*TASK*: Could you restate word for word only the lines below from the one holding "framed print: present [136,97,205,173]" to the one holding "framed print: present [103,115,159,181]", inclusive, and leave out the pictures?

[Before and after room images]
++++
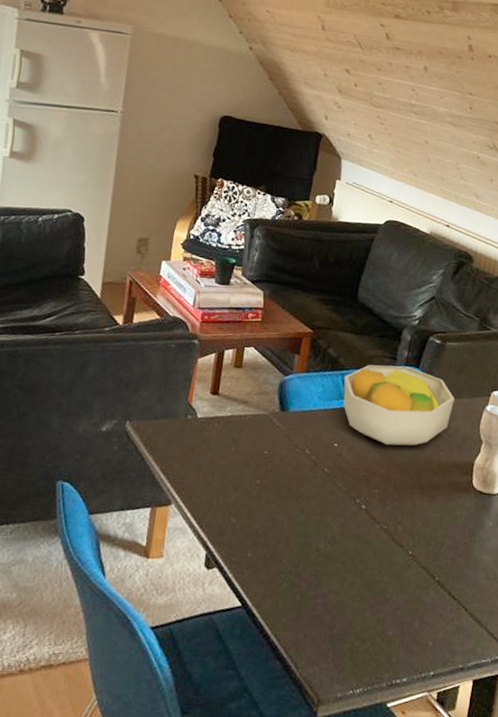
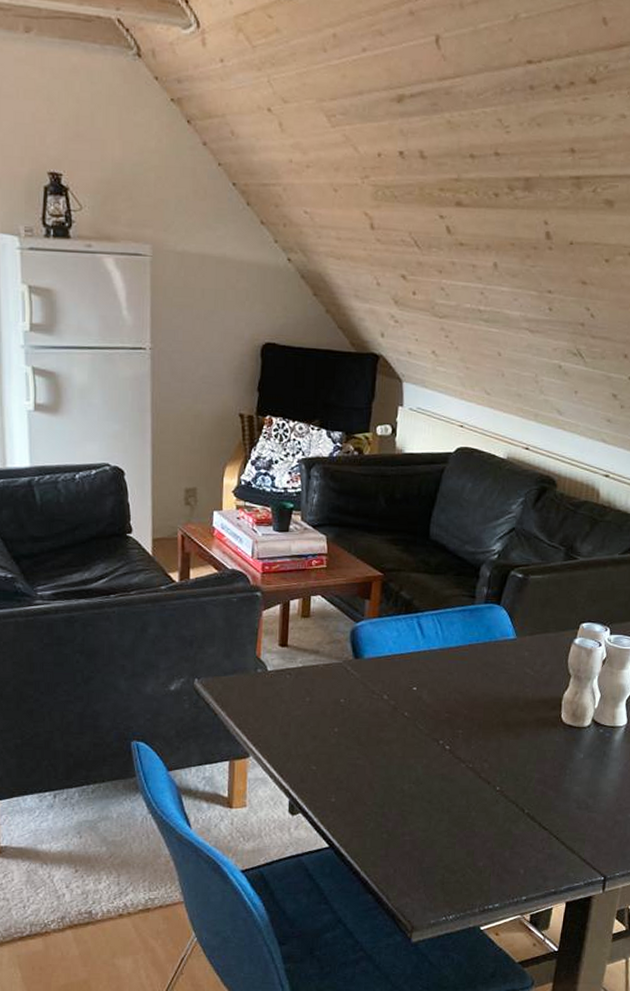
fruit bowl: present [343,365,455,446] -> none [419,604,540,686]

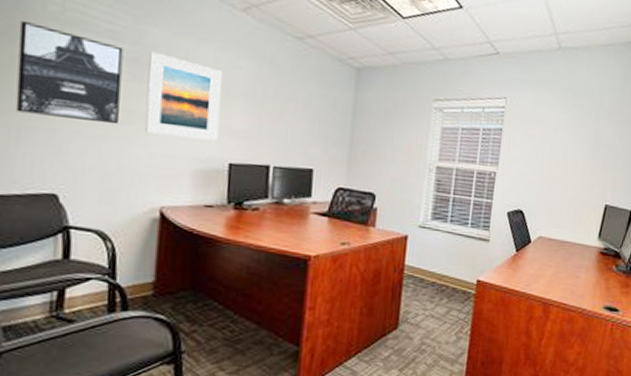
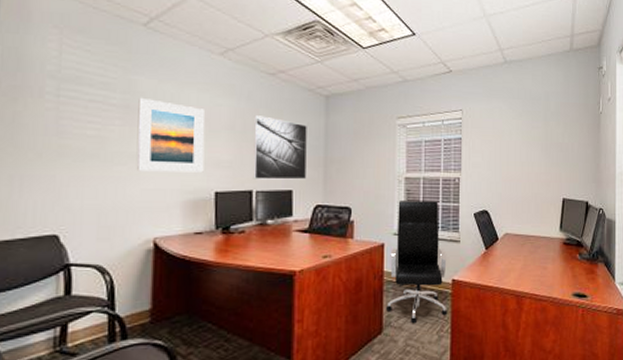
wall art: present [15,21,124,123] -> none [18,82,115,165]
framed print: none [271,83,334,159] -> present [253,115,308,180]
office chair: none [404,191,474,322] -> present [386,201,448,324]

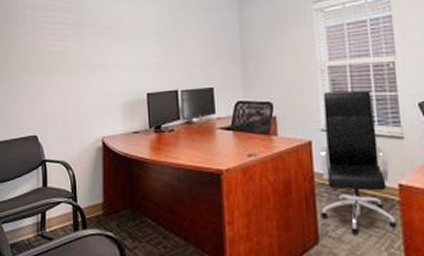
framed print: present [136,97,205,173] -> none [86,15,137,79]
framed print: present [253,115,308,180] -> none [175,18,226,79]

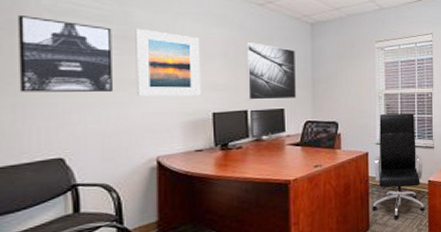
wall art: none [11,14,70,78] -> present [17,16,112,92]
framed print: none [86,15,137,79] -> present [135,28,201,97]
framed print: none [175,18,226,79] -> present [246,42,297,100]

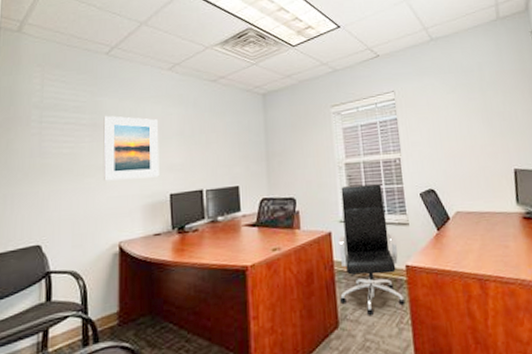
wall art: present [17,16,112,92] -> none [10,113,85,183]
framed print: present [246,42,297,100] -> none [201,119,252,179]

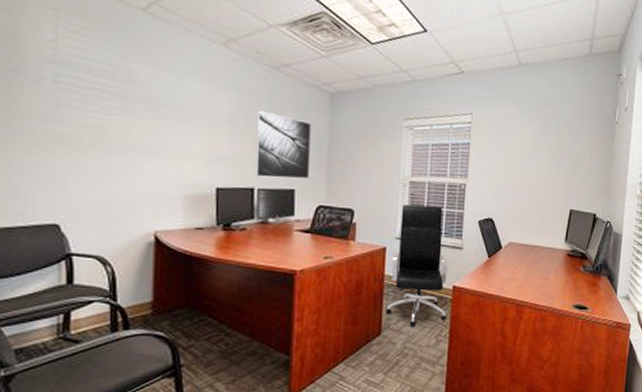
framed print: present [103,115,159,181] -> none [136,86,206,167]
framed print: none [201,119,252,179] -> present [254,111,311,180]

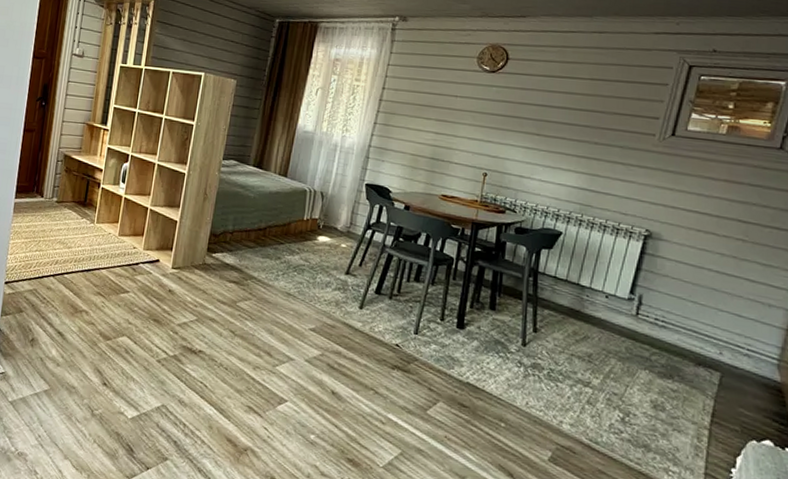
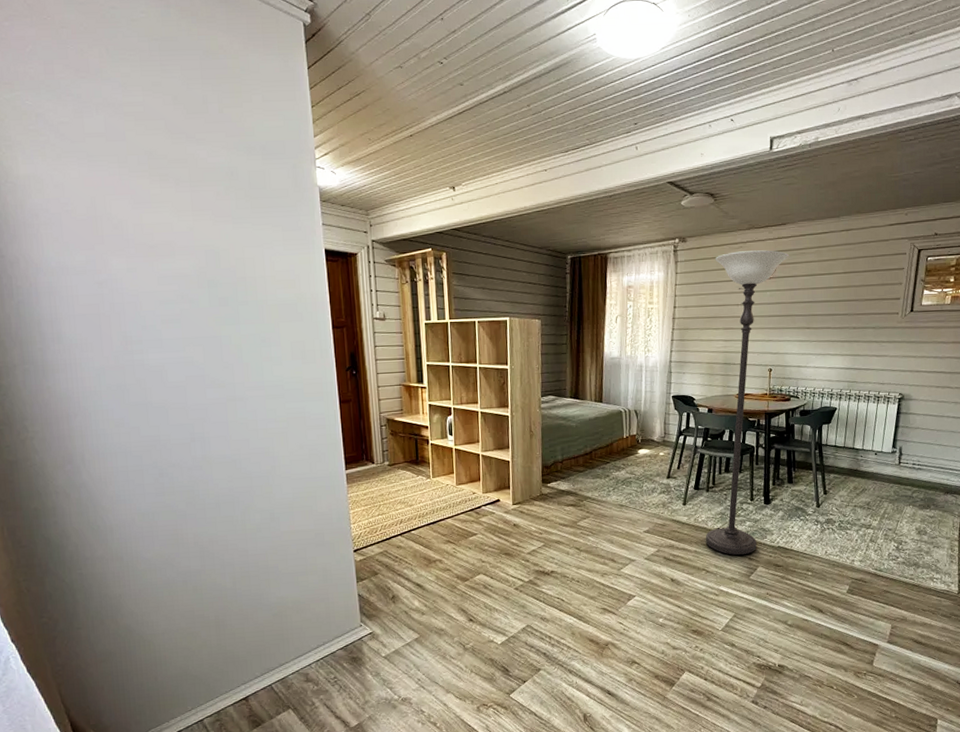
lamp: none [379,38,526,383] -> present [705,250,790,556]

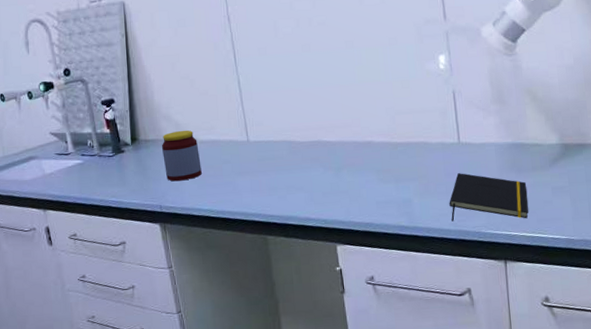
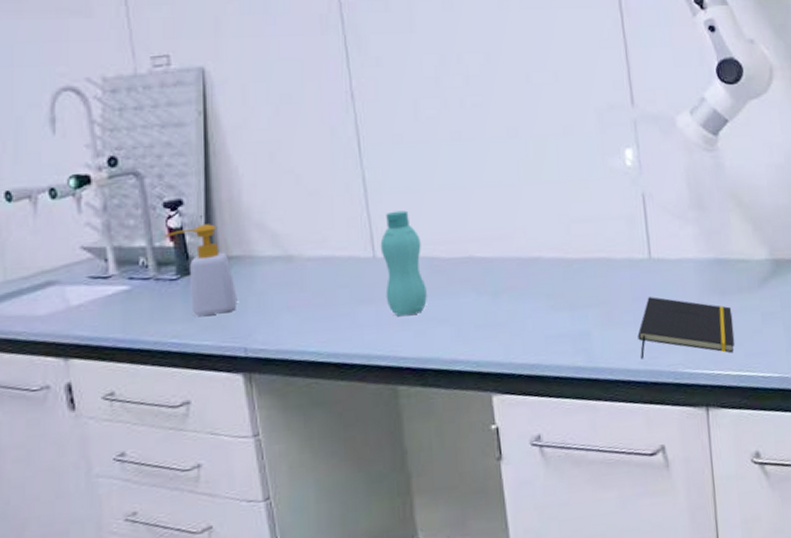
soap bottle: none [103,116,154,183] -> present [164,224,237,317]
jar: present [161,130,202,182] -> none [249,242,307,314]
bottle: none [252,105,287,185] -> present [380,210,427,317]

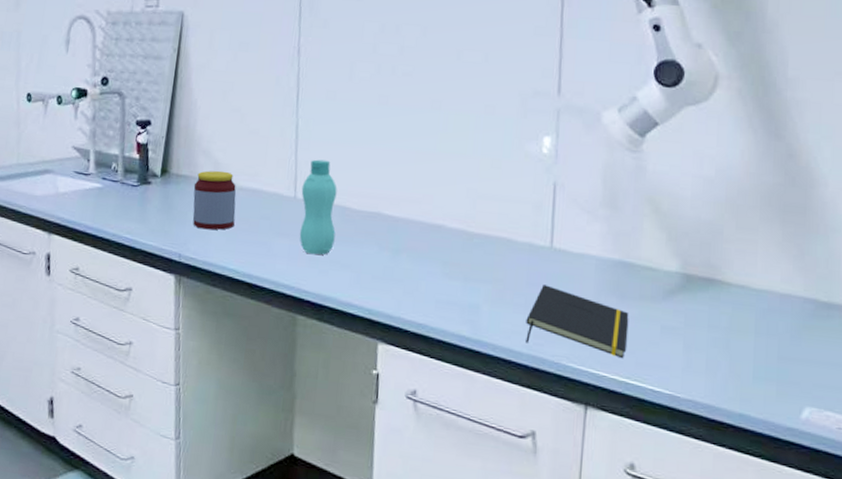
soap bottle: present [164,224,237,317] -> none [133,144,181,221]
jar: none [249,242,307,314] -> present [192,170,237,230]

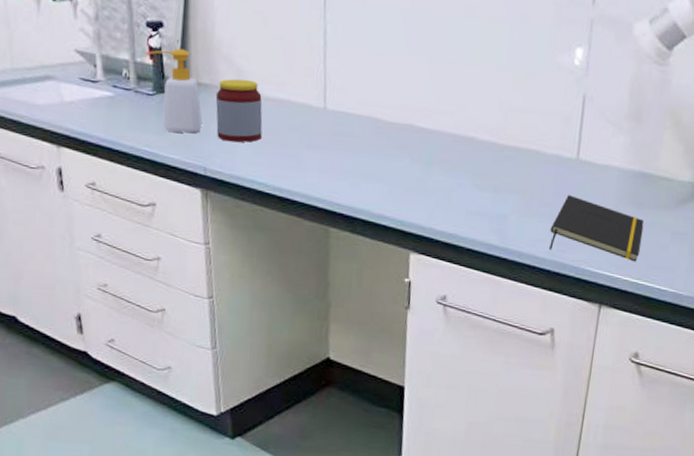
soap bottle: none [133,144,181,221] -> present [145,48,203,133]
bottle: present [299,159,337,255] -> none [330,68,369,168]

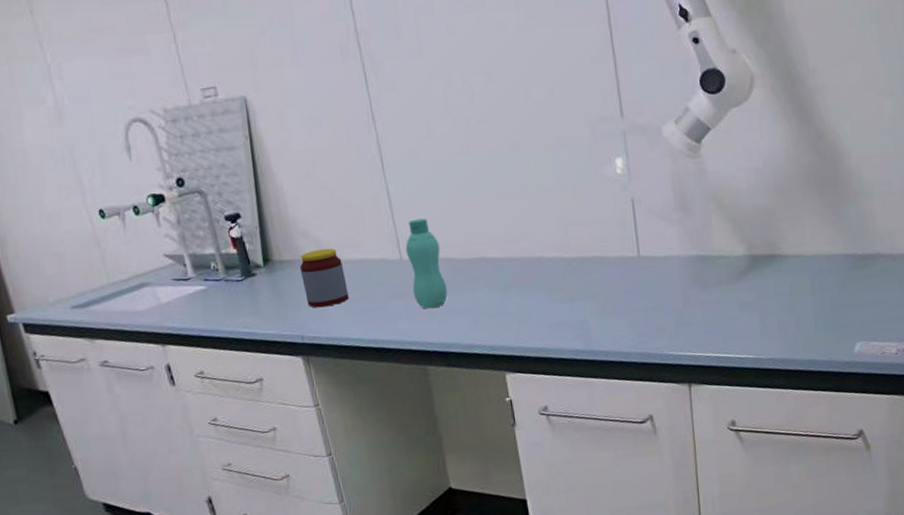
soap bottle: present [145,48,203,133] -> none [228,233,292,311]
bottle: none [330,68,369,168] -> present [405,218,447,309]
notepad: present [549,195,644,262] -> none [628,290,714,344]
++++
*REPLY*:
framed print: present [136,97,205,173] -> none [86,15,137,79]
framed print: present [253,115,308,180] -> none [175,18,226,79]

wall art: none [11,14,70,78] -> present [17,16,112,92]
framed print: none [86,15,137,79] -> present [135,28,201,97]
framed print: none [175,18,226,79] -> present [246,42,297,100]

wall art: present [17,16,112,92] -> none [10,113,85,183]
framed print: present [246,42,297,100] -> none [201,119,252,179]

framed print: present [103,115,159,181] -> none [136,86,206,167]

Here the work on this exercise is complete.